• _Records for the task_
########################################

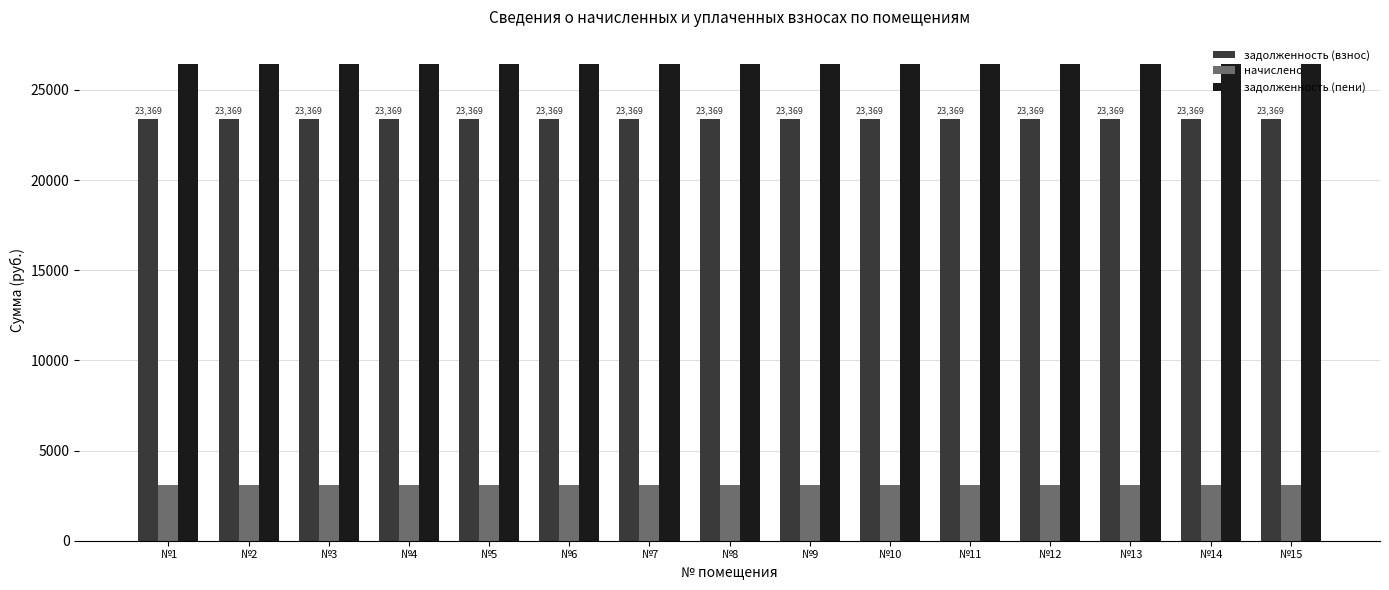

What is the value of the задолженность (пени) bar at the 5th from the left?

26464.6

########################################

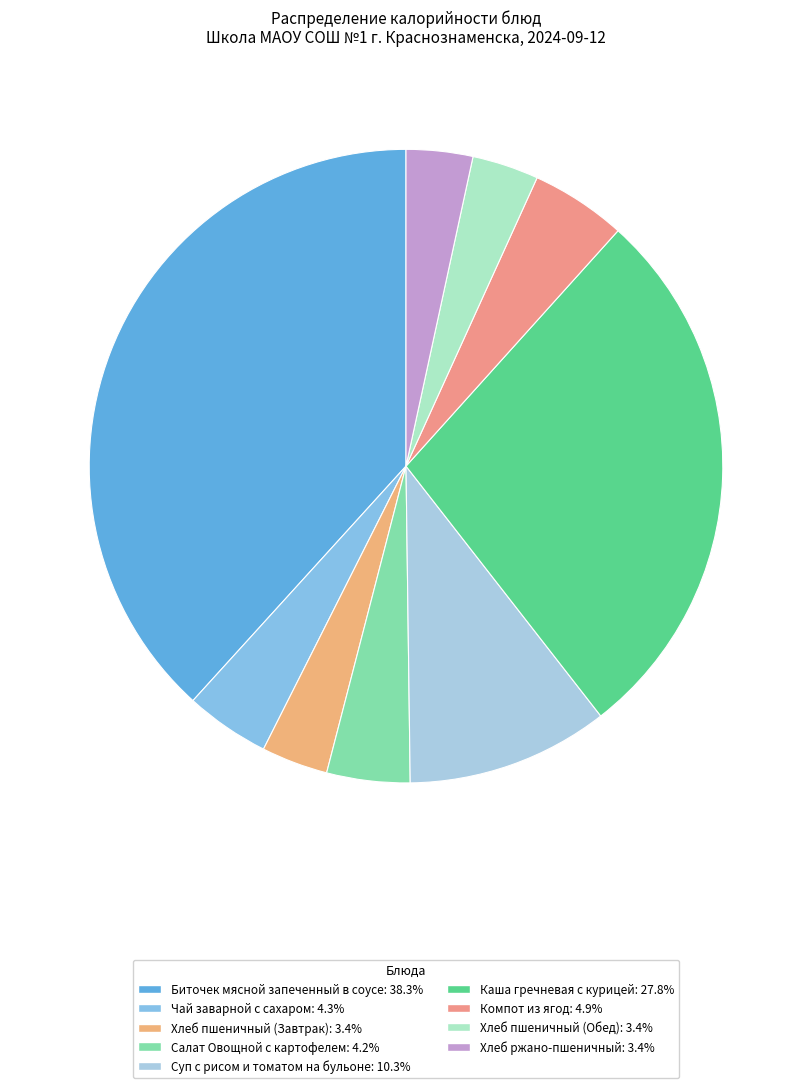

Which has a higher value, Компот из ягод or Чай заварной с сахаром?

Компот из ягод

########################################

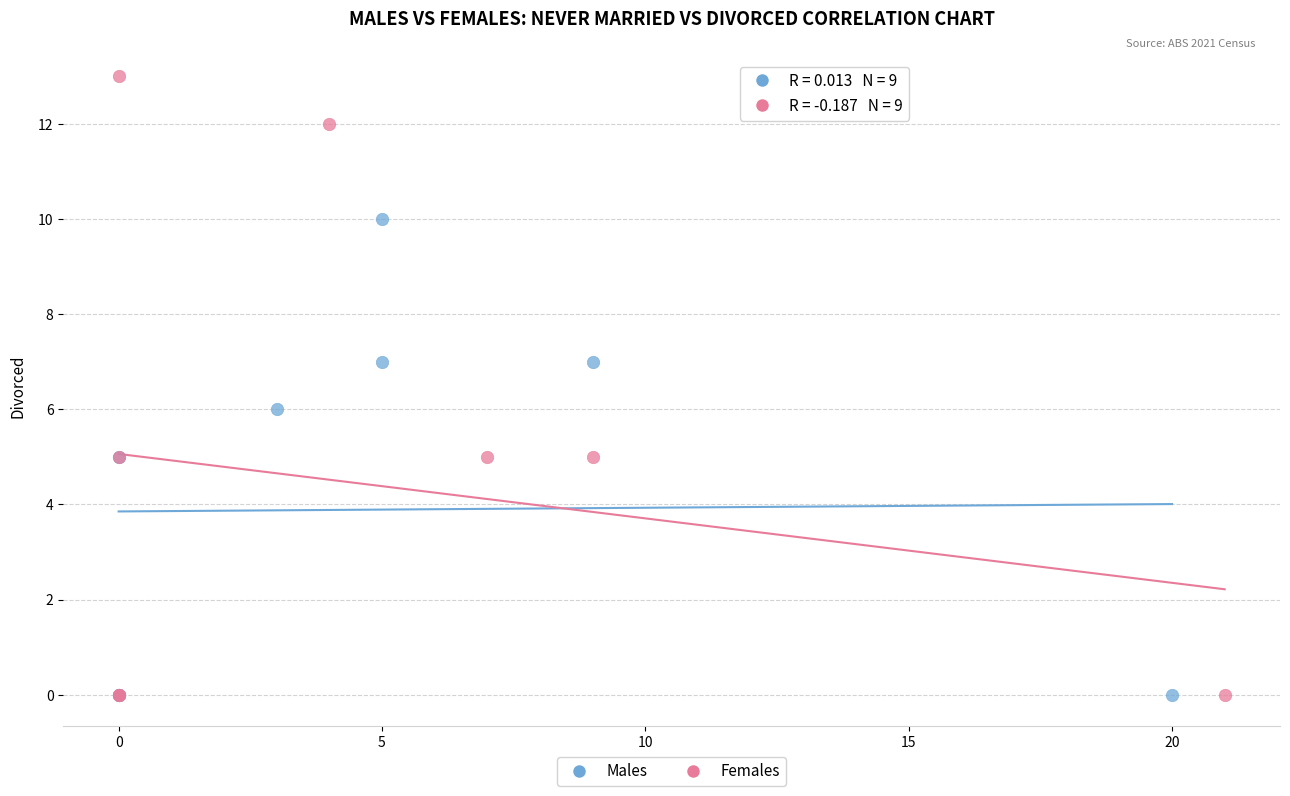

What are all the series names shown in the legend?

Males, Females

########################################

• _Description of the task_
Format the lines from the one containing "What are all" through the one containing "Males, Females", inclusive, as a Markdown table with the columns No. and Text. Skip any blank lines.

• _Finished exercise_
| No. | Text |
|---|---|
| 1 | What are all the series names shown in the legend? |
| 2 | Males, Females |